● **What you will do**
Reproduce word for word the passage of the Faddeeva function question below, starting with "Need bound for" and going on through "be particular helpful.".

● **Excerpt**
»»

Need bound for absolute value of complex-valued special functions (Taylor coefficients of Faddeeva's w(z))

Question

To guarantee accuracy for code [1] that computes Faddeeva's w(z) [2] using Taylor expansions around different centers, I would need upper bounds for the absolute values $|w_n(z)|$ of the coefficients

$w_n(z) := \frac{w^{(n)}(z)}{n!}$

in the first quadrant for $|z|<7$. A bound for $|w_n/w_{n-1}|$ for $n$ larger than some $N$ would be particular helpful.

««

● **Data under study**

»»

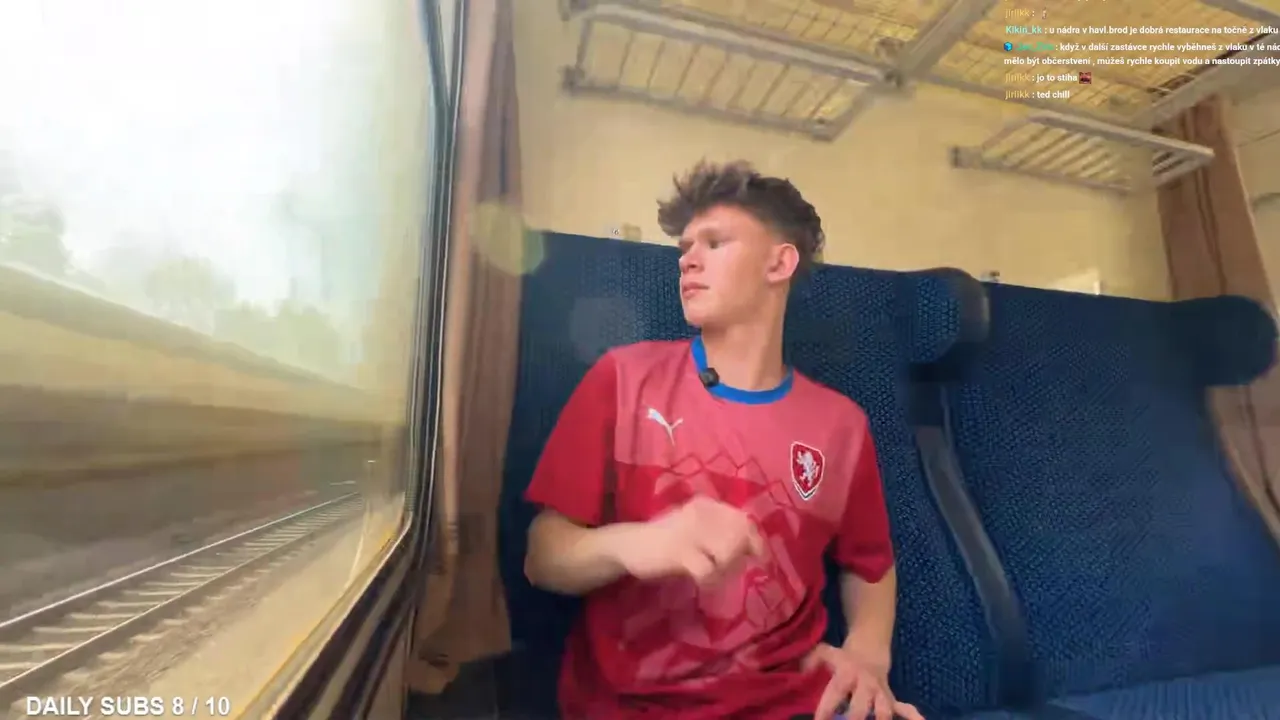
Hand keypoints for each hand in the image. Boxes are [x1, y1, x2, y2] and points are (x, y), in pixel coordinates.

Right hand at [617, 496, 764, 584]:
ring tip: (712, 576)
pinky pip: (709, 570)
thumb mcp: (697, 530)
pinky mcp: (679, 551)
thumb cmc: (667, 539)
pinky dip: (710, 580)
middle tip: (724, 571)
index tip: (756, 559)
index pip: (744, 520)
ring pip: (728, 553)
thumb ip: (722, 534)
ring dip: (725, 571)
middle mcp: (702, 513)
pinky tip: (702, 582)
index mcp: (708, 506)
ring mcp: (690, 531)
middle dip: (738, 560)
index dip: (755, 541)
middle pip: (739, 539)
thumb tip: (755, 548)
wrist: (629, 546)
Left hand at [802, 643, 923, 719]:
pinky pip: (905, 710)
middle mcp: (865, 685)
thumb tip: (802, 672)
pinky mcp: (890, 699)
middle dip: (854, 719)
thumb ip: (811, 661)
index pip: (835, 692)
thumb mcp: (825, 653)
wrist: (870, 650)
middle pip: (861, 706)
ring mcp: (880, 693)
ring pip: (883, 711)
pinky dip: (912, 717)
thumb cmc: (843, 658)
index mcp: (846, 674)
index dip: (826, 708)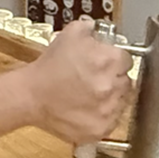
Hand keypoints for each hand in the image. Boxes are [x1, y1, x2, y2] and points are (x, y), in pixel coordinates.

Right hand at [23, 17, 133, 145]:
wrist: (31, 95)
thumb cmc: (48, 67)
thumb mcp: (69, 34)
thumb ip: (90, 28)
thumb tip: (98, 29)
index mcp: (109, 60)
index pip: (127, 60)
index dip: (115, 60)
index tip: (107, 64)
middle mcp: (112, 86)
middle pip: (126, 81)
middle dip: (114, 79)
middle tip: (96, 79)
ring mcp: (108, 110)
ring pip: (121, 102)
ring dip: (111, 98)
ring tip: (90, 95)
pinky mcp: (101, 129)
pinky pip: (112, 121)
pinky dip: (103, 116)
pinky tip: (87, 109)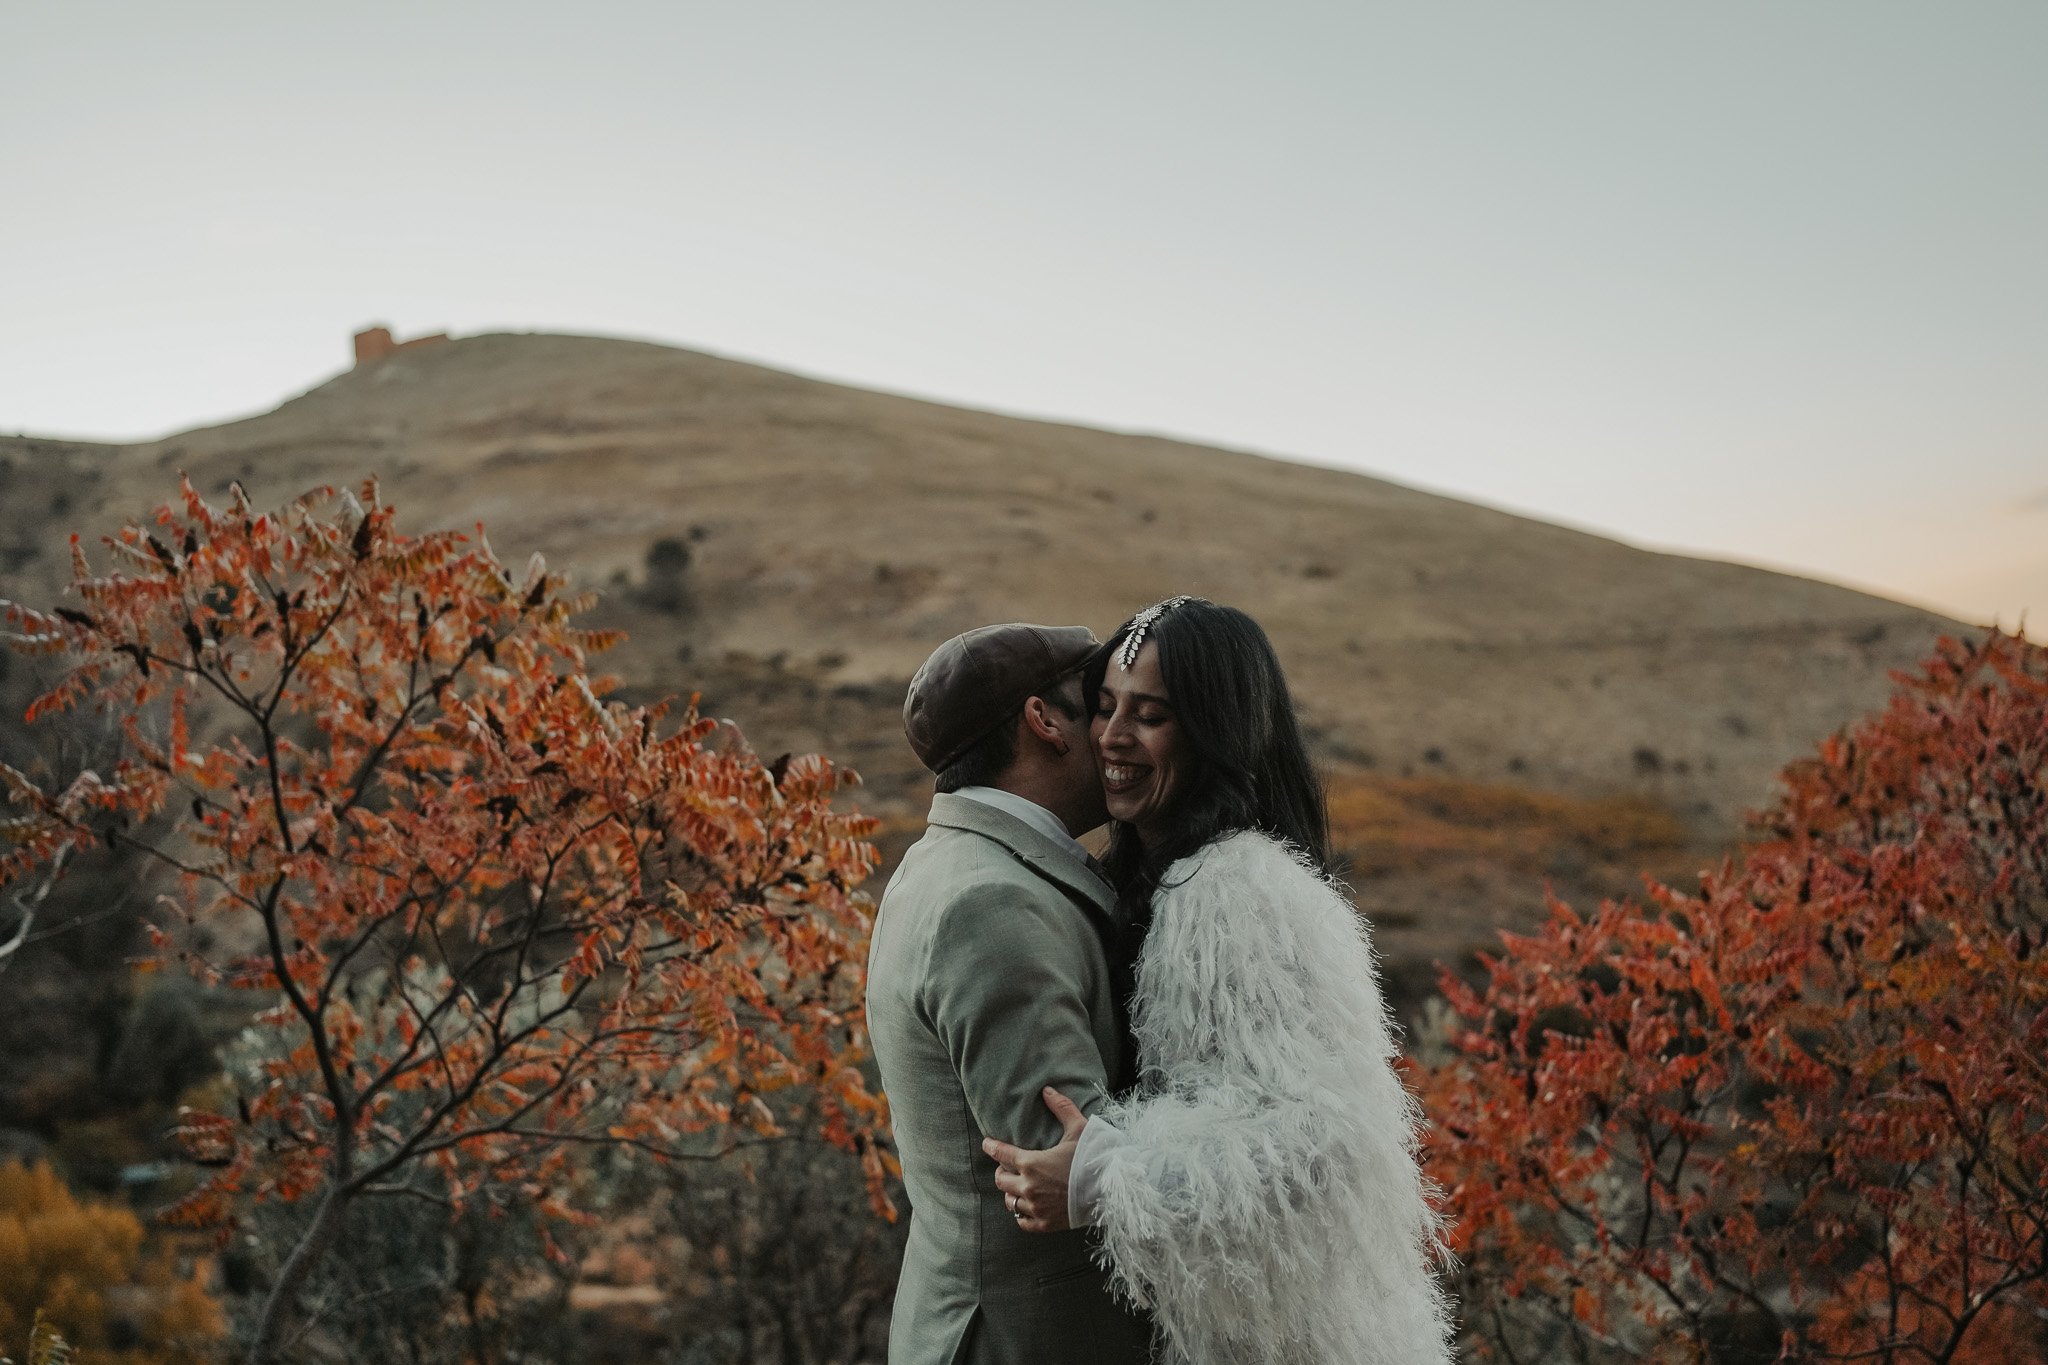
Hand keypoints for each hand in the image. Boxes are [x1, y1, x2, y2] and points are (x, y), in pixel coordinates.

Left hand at [981, 1087, 1088, 1232]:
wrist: (1111, 1192)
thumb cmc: (1093, 1158)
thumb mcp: (1079, 1129)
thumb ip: (1061, 1108)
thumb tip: (1047, 1090)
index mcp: (1031, 1163)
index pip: (1001, 1154)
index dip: (991, 1147)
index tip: (987, 1144)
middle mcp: (1028, 1187)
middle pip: (1001, 1180)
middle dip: (1002, 1171)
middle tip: (1006, 1167)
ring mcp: (1036, 1208)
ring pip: (1010, 1201)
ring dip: (1011, 1192)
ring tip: (1017, 1186)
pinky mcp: (1045, 1224)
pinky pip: (1022, 1221)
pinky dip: (1021, 1214)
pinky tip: (1027, 1207)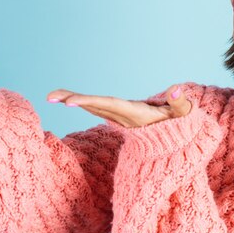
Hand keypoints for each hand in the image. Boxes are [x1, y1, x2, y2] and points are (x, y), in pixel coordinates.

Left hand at [46, 85, 192, 127]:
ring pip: (93, 107)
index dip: (90, 102)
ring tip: (51, 96)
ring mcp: (120, 118)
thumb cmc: (180, 124)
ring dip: (72, 101)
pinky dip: (82, 102)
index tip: (70, 102)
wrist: (175, 143)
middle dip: (73, 101)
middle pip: (95, 106)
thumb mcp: (184, 113)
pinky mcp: (119, 116)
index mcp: (134, 114)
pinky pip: (97, 108)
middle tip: (50, 97)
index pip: (109, 105)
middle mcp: (123, 117)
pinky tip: (66, 99)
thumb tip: (175, 89)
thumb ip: (180, 101)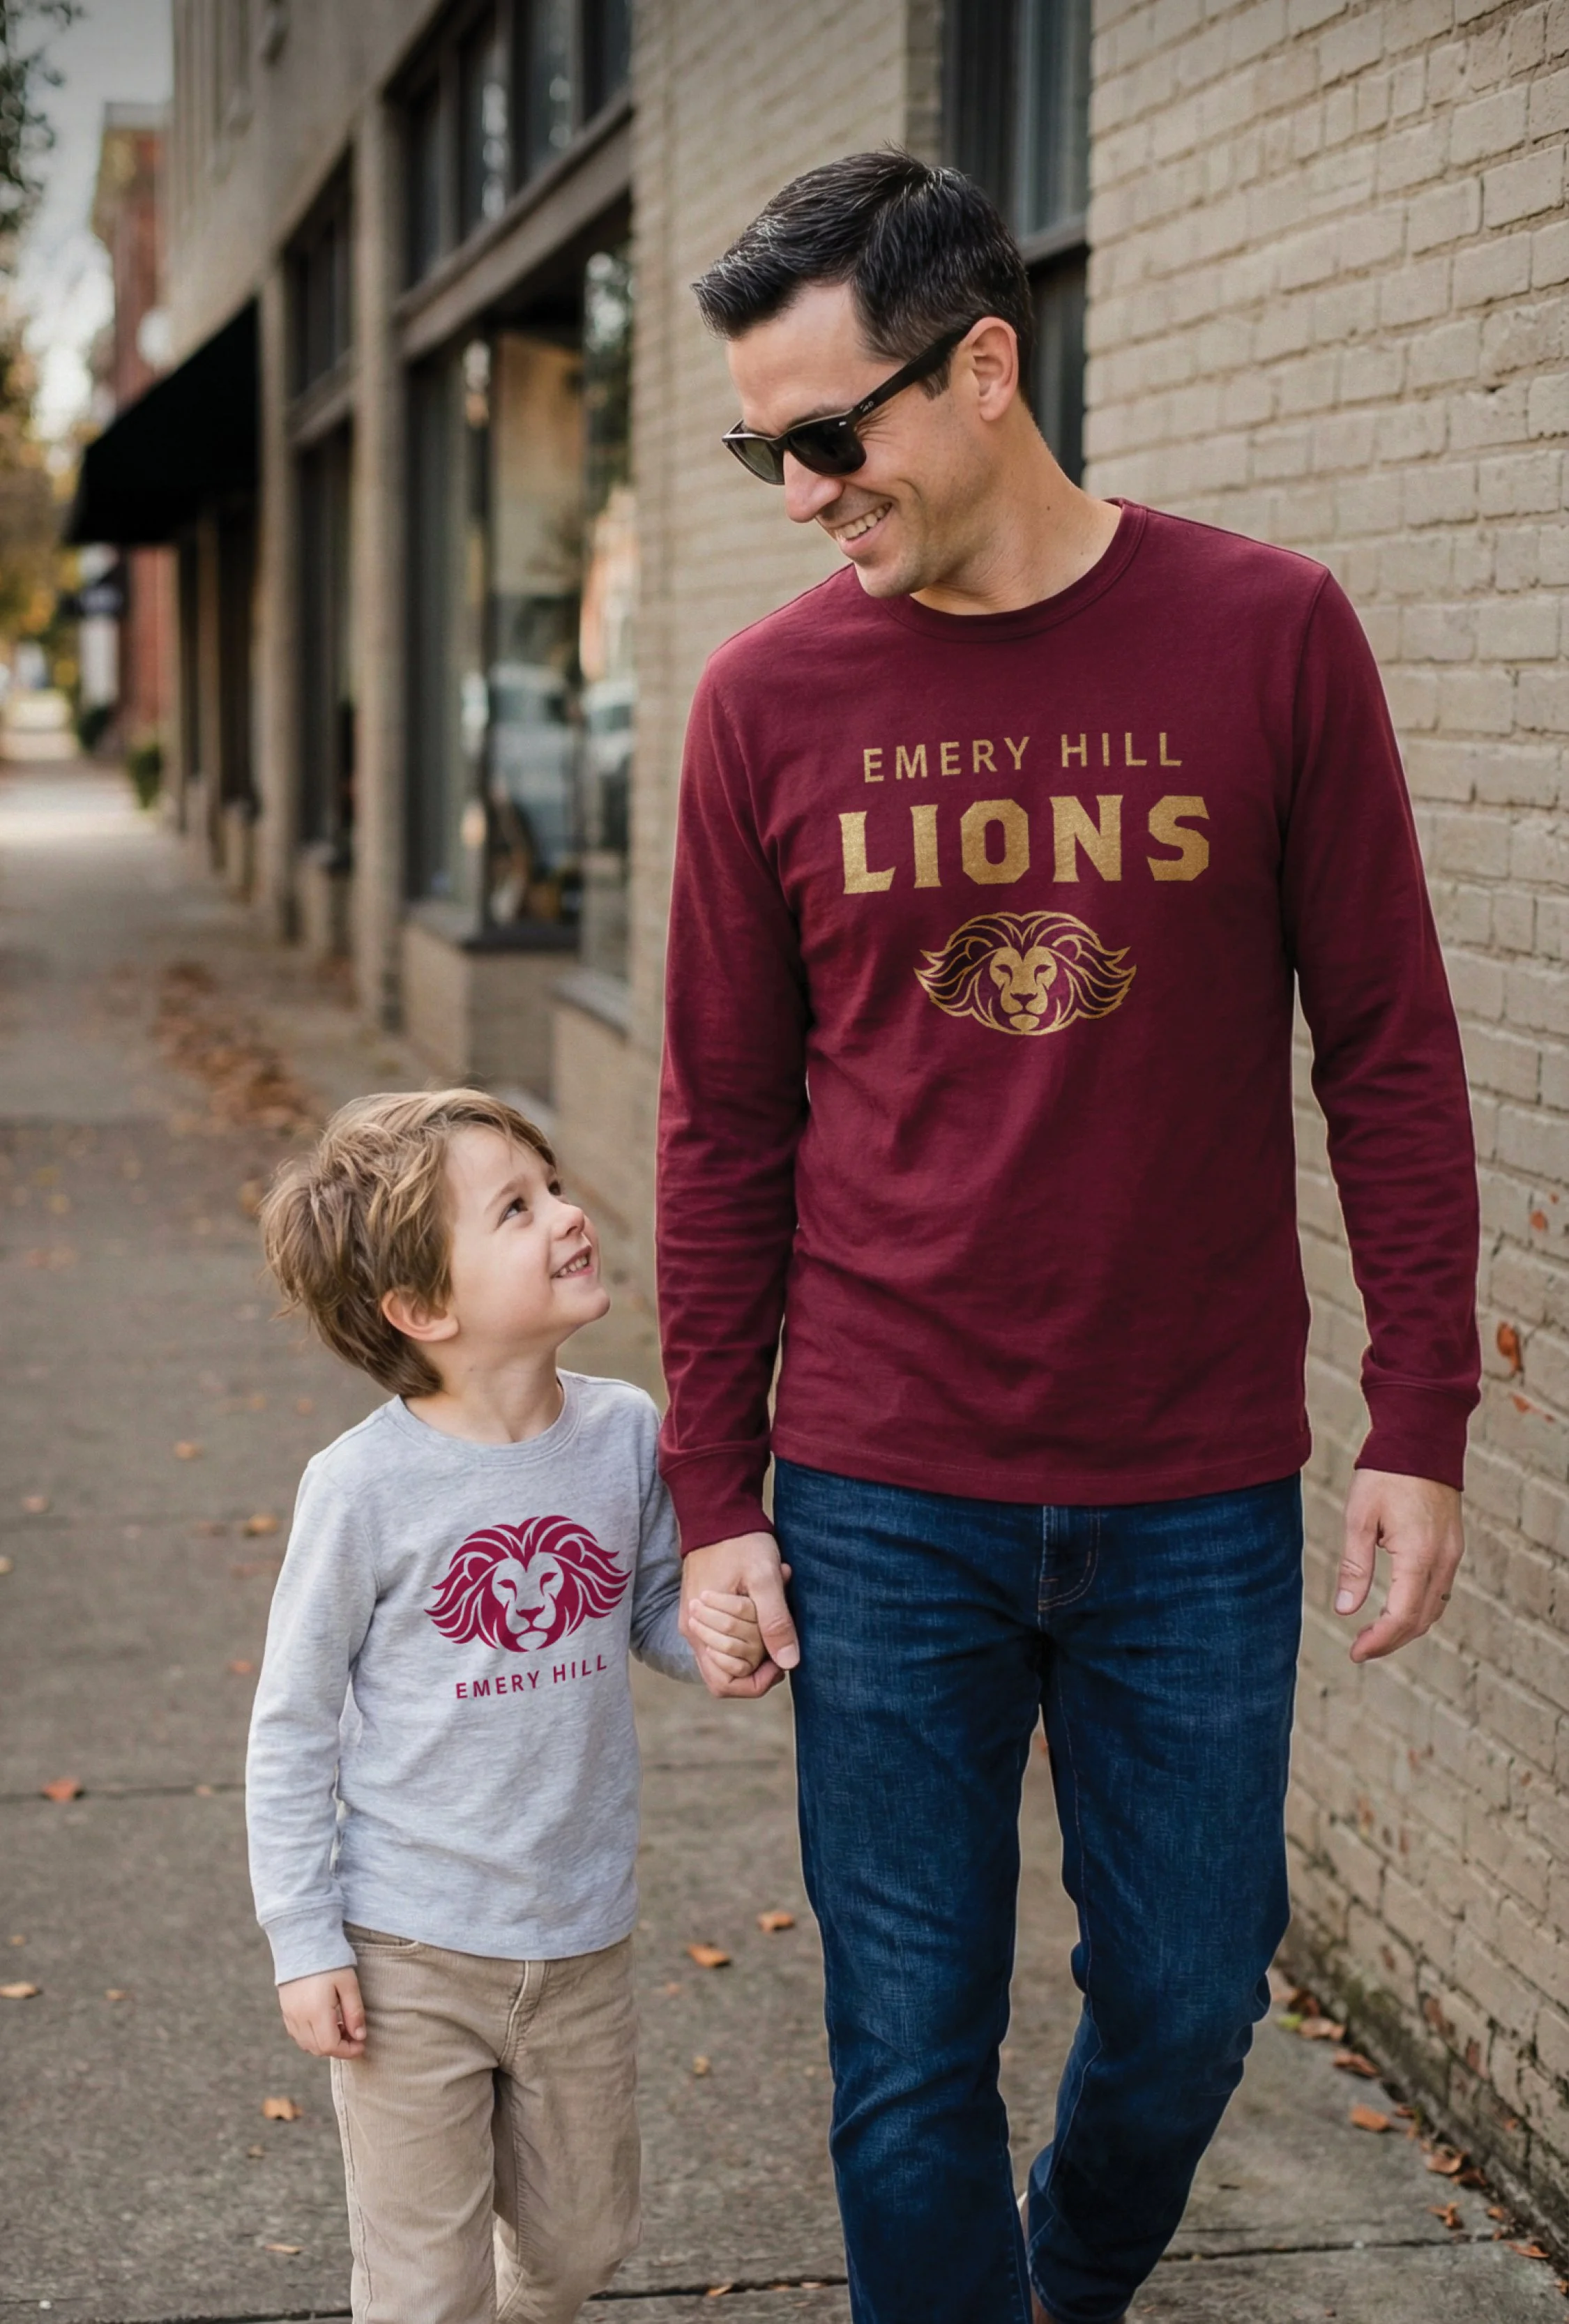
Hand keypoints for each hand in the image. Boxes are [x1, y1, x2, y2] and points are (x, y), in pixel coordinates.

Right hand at [278, 1966, 366, 2058]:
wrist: (304, 1942)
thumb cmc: (331, 1961)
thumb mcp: (348, 1983)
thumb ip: (354, 2012)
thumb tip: (360, 2036)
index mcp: (316, 2011)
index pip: (330, 2046)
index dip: (347, 2051)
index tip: (361, 2044)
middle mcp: (299, 2017)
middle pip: (318, 2049)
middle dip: (338, 2048)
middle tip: (354, 2034)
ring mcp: (290, 2015)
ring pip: (306, 2045)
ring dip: (324, 2043)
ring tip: (340, 2026)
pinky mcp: (285, 2010)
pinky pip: (297, 2035)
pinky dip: (312, 2037)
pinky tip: (324, 2023)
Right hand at [679, 1531, 797, 1697]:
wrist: (718, 1513)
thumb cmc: (740, 1542)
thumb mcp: (765, 1579)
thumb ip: (775, 1621)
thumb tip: (788, 1663)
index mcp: (702, 1629)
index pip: (726, 1684)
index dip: (757, 1681)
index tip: (779, 1658)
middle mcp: (693, 1632)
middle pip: (726, 1676)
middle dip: (757, 1663)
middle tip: (779, 1634)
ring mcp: (695, 1623)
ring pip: (725, 1658)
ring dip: (753, 1645)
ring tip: (770, 1614)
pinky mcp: (701, 1613)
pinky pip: (723, 1639)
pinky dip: (746, 1631)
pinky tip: (760, 1606)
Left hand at [1336, 1469, 1463, 1662]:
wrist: (1422, 1439)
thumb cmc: (1386, 1474)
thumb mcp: (1359, 1517)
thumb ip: (1354, 1566)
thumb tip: (1345, 1610)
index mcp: (1419, 1556)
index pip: (1402, 1617)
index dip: (1379, 1641)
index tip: (1355, 1652)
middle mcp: (1443, 1560)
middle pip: (1421, 1620)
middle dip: (1391, 1641)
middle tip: (1360, 1649)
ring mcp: (1452, 1554)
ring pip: (1435, 1608)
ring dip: (1407, 1628)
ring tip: (1375, 1635)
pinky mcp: (1452, 1546)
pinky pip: (1440, 1591)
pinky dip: (1419, 1608)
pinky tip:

««

● **Solved problem**
Need bound for absolute value of complex-valued special functions (Taylor coefficients of Faddeeva's w(z))

Question

To guarantee accuracy for code [1] that computes Faddeeva's w(z) [2] using Taylor expansions around different centers, I would need upper bounds for the absolute values $|w_n(z)|$ of the coefficients

$w_n(z) := \frac{w^{(n)}(z)}{n!}$

in the first quadrant for $|z|<7$. A bound for $|w_n/w_{n-1}|$ for $n$ larger than some $N$ would be particular helpful.